Work required →
Format every line from the start of the rows through the line containing "- ✅ **ISR 静态生成** 优化性能", both included, as a numbered list, leaving out blank lines.

The data →
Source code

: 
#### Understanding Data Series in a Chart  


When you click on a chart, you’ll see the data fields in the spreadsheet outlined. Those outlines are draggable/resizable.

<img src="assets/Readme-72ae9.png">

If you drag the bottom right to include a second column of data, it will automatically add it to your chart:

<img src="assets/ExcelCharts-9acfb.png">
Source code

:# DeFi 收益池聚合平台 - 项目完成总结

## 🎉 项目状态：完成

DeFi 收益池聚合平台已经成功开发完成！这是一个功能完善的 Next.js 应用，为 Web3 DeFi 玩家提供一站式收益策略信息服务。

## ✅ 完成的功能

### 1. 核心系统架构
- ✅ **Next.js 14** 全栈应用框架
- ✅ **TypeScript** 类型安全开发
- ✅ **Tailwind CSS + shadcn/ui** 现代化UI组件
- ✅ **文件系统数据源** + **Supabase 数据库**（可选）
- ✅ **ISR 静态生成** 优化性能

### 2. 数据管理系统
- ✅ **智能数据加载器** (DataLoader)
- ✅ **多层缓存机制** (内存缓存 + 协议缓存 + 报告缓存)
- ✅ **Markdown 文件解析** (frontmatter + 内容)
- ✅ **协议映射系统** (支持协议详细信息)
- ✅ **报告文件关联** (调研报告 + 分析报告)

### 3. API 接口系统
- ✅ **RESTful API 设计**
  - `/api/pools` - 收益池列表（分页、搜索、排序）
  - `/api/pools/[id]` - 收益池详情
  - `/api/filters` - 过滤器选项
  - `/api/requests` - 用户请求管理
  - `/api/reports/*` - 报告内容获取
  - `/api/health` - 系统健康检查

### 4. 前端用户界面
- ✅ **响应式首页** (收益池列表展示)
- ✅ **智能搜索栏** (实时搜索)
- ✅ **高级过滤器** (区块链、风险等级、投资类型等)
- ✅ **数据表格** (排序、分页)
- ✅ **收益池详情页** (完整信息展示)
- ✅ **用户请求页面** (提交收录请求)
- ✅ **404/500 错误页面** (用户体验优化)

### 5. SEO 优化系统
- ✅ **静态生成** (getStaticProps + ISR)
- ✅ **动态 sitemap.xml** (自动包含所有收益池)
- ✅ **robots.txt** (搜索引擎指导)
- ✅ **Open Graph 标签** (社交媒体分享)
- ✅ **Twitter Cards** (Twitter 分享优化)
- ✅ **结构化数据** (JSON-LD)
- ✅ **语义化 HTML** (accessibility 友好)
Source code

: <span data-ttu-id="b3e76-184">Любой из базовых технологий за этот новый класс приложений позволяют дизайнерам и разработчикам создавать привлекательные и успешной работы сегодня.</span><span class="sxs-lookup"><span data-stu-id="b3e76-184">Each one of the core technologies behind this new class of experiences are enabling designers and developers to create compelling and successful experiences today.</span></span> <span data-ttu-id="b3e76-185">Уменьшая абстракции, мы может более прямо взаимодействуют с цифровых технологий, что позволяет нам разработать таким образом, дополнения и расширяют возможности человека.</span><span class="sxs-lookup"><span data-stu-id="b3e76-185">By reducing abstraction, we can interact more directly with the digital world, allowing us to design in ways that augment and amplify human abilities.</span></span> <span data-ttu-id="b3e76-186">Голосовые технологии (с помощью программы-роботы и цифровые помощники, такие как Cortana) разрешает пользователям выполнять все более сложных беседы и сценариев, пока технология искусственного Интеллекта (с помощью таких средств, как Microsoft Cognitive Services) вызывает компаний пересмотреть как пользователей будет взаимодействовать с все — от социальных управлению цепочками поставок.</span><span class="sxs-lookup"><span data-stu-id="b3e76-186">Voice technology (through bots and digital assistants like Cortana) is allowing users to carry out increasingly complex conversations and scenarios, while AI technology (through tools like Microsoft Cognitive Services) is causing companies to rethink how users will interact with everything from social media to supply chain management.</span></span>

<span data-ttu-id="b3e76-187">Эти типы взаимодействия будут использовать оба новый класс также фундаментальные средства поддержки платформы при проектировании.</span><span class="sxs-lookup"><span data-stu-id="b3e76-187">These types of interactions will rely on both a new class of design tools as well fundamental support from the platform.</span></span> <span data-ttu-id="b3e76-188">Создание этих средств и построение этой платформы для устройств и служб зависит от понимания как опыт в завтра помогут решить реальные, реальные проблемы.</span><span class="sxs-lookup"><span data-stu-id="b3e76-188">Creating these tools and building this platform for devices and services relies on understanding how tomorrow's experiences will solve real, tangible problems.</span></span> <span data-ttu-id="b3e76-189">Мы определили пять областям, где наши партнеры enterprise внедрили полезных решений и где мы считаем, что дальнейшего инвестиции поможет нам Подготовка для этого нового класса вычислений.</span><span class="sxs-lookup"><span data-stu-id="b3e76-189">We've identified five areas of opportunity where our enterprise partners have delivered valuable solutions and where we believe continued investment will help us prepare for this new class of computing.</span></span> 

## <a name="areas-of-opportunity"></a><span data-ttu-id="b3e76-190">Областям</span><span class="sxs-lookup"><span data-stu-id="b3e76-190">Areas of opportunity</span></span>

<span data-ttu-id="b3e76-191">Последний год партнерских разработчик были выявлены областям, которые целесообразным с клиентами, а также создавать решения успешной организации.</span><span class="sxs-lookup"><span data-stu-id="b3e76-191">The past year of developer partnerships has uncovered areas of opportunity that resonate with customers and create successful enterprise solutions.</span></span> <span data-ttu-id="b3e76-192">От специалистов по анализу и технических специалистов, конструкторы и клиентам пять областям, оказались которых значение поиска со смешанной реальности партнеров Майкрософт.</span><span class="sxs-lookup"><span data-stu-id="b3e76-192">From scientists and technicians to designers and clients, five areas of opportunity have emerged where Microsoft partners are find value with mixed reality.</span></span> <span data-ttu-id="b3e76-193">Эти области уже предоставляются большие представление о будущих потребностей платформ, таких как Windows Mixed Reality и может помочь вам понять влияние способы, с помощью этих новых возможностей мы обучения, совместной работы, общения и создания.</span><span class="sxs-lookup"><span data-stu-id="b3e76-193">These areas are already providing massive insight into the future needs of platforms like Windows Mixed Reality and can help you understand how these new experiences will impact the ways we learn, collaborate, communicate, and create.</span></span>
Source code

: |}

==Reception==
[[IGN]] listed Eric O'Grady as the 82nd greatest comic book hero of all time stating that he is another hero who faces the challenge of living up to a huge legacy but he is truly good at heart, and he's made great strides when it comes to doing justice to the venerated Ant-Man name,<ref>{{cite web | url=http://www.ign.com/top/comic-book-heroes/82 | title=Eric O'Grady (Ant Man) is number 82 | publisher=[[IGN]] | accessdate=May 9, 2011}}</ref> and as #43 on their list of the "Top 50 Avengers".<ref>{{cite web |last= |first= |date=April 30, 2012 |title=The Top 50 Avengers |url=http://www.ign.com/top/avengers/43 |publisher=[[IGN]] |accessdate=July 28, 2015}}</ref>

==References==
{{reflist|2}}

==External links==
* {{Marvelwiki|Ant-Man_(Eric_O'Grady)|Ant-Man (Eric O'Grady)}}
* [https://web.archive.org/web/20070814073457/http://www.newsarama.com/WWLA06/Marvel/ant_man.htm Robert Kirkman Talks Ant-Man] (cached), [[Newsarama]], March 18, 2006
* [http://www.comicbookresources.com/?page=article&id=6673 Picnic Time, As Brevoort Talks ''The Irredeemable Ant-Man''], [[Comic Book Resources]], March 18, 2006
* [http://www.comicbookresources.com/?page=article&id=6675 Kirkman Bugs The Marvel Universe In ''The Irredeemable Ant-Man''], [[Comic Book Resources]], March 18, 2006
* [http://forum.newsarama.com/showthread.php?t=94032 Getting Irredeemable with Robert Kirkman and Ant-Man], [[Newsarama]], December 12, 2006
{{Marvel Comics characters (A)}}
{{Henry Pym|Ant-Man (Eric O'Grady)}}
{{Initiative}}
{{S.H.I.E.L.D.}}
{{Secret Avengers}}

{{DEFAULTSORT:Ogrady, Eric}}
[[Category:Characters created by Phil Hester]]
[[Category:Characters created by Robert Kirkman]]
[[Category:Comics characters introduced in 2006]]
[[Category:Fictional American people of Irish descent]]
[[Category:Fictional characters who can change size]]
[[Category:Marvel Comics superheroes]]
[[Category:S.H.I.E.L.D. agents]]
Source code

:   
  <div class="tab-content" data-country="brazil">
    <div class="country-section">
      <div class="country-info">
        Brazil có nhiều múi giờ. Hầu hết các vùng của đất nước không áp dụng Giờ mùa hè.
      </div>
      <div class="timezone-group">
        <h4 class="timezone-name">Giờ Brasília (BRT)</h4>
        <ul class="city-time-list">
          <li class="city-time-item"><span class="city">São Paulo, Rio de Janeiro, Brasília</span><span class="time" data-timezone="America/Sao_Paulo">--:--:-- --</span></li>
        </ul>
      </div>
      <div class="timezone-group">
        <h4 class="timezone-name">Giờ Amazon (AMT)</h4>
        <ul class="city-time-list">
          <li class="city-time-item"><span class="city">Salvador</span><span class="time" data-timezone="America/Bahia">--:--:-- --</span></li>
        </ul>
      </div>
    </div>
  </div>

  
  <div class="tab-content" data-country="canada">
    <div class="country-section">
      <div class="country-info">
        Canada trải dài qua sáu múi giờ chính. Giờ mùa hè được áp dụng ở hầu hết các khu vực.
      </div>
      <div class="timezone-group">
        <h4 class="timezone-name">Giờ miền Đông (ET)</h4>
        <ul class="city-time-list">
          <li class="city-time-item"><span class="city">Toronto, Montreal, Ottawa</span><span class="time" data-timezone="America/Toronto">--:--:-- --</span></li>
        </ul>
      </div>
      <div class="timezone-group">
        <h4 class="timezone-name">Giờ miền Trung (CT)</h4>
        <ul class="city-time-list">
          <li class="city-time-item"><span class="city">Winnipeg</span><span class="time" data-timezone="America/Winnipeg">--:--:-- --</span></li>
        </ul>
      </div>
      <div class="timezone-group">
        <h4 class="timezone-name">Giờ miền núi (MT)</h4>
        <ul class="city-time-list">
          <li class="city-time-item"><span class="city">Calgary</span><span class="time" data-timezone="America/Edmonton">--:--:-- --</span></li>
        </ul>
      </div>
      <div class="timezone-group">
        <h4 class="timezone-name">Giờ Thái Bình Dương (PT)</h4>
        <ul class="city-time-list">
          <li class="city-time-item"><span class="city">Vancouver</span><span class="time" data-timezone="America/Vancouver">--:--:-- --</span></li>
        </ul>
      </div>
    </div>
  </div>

Solution for this problem →
1. Source code
2. : 
3. #### Understanding Data Series in a Chart  
4. When you click on a chart, you’ll see the data fields in the spreadsheet outlined. Those outlines are draggable/resizable.
5. <img src="assets/Readme-72ae9.png">
6. If you drag the bottom right to include a second column of data, it will automatically add it to your chart:
7. <img src="assets/ExcelCharts-9acfb.png">
8. Source code
9. :# DeFi 收益池聚合平台 - 项目完成总结
10. ## 🎉 项目状态：完成
11. DeFi 收益池聚合平台已经成功开发完成！这是一个功能完善的 Next.js 应用，为 Web3 DeFi 玩家提供一站式收益策略信息服务。
12. ## ✅ 完成的功能
13. ### 1. 核心系统架构
14. - ✅ **Next.js 14** 全栈应用框架
15. - ✅ **TypeScript** 类型安全开发
16. - ✅ **Tailwind CSS + shadcn/ui** 现代化UI组件
17. - ✅ **文件系统数据源** + **Supabase 数据库**（可选）
18. - ✅ **ISR 静态生成** 优化性能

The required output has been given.